Zugvögel sind also wahre Orientierungsmaschinen. Und damit das komplette Gegenteil von mir. Sie können das gleiche Nest im Süden Jahr für Jahr wiederfinden – und entsprechend auch in ihr Nest in Deutschland zurückkehren, falls es noch vorhanden ist. Ich verlaufe mich auch heute noch in meinem eigenen Kiez.

Aber warum nicht gleich dableiben, wo die Futterchancen deutlich besser sind und das Klima deutlich angenehmer ist? Im Netz finde ich eine Antwort, die logisch und gleichzeitig wenig gemeinschaftlich klingt: Die Zugvögel räumen das Feld für die in der Region „einheimischen“ Vögel. Nix mit Auswandern also. Naja, vielleicht mögen sie ja das „Nachhausekommen“-Gefühl …

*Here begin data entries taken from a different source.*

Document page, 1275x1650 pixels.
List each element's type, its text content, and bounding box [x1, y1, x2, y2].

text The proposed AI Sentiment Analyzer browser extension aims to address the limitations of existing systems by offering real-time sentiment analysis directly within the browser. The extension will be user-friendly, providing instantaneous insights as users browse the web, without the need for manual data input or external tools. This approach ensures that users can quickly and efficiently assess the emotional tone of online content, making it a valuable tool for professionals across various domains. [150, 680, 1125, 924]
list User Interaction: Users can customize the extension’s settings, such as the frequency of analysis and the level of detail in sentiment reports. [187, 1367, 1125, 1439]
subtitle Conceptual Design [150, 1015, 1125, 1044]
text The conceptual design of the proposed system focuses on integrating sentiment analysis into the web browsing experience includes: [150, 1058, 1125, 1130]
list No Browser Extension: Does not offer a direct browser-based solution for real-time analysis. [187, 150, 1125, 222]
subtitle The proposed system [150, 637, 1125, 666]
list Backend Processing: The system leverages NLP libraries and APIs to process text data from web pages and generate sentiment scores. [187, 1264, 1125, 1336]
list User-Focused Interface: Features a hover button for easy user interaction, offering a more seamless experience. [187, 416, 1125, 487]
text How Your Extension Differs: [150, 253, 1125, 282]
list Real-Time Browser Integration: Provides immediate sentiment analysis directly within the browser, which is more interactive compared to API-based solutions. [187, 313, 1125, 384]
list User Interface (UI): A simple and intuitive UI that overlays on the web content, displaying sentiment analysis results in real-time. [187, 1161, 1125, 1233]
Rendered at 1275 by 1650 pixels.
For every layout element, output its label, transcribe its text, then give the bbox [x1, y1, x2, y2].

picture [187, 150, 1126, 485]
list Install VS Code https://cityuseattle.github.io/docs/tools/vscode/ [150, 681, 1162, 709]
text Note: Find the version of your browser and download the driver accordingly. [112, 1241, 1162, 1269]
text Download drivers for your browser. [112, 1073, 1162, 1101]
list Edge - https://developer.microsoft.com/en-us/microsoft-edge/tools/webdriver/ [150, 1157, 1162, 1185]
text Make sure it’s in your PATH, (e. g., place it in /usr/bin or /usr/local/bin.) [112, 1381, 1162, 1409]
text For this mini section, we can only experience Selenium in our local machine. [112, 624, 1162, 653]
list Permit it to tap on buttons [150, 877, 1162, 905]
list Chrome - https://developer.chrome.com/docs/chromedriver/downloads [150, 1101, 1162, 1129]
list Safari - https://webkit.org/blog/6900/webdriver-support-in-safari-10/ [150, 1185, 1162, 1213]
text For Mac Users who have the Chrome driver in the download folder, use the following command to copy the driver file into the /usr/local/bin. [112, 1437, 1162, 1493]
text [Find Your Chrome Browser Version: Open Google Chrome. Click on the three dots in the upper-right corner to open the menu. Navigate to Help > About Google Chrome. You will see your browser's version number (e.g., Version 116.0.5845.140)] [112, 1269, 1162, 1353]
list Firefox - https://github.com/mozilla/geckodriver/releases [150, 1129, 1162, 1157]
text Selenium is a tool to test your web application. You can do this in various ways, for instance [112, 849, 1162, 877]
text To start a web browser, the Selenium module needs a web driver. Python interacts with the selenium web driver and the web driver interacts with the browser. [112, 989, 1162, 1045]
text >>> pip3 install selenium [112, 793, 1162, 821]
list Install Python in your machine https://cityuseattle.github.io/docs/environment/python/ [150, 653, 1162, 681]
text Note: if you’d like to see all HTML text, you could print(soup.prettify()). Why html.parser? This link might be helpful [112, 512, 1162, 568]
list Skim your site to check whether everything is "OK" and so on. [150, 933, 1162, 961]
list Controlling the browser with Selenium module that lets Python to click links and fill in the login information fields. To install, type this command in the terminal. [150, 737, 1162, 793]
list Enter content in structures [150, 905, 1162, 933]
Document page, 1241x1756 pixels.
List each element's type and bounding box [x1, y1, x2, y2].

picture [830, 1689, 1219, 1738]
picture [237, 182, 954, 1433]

Für die Zugvögel bestimmt die Natur, wann sie wohin gehen. Der Überlebensinstinkt und ein ultra-krasses naturgegebenes internes Navi sind maßgebend. Mir fehlt das Navi, aber ich habe dafür ein okayes Bauchgefühl, dass mir meist ganz akzeptable Reise-Tipps gibt. Zu merken, wann meine Seele neues „Futter“ braucht, muss ich weiterhin lernen.

Das Geräusch der Zugvogel-Laute holt mich ein. Ich atme ein, werde sehnsüchtig, aber etwas in mir ist auch gespannt. Wohin sie wohl fliegen?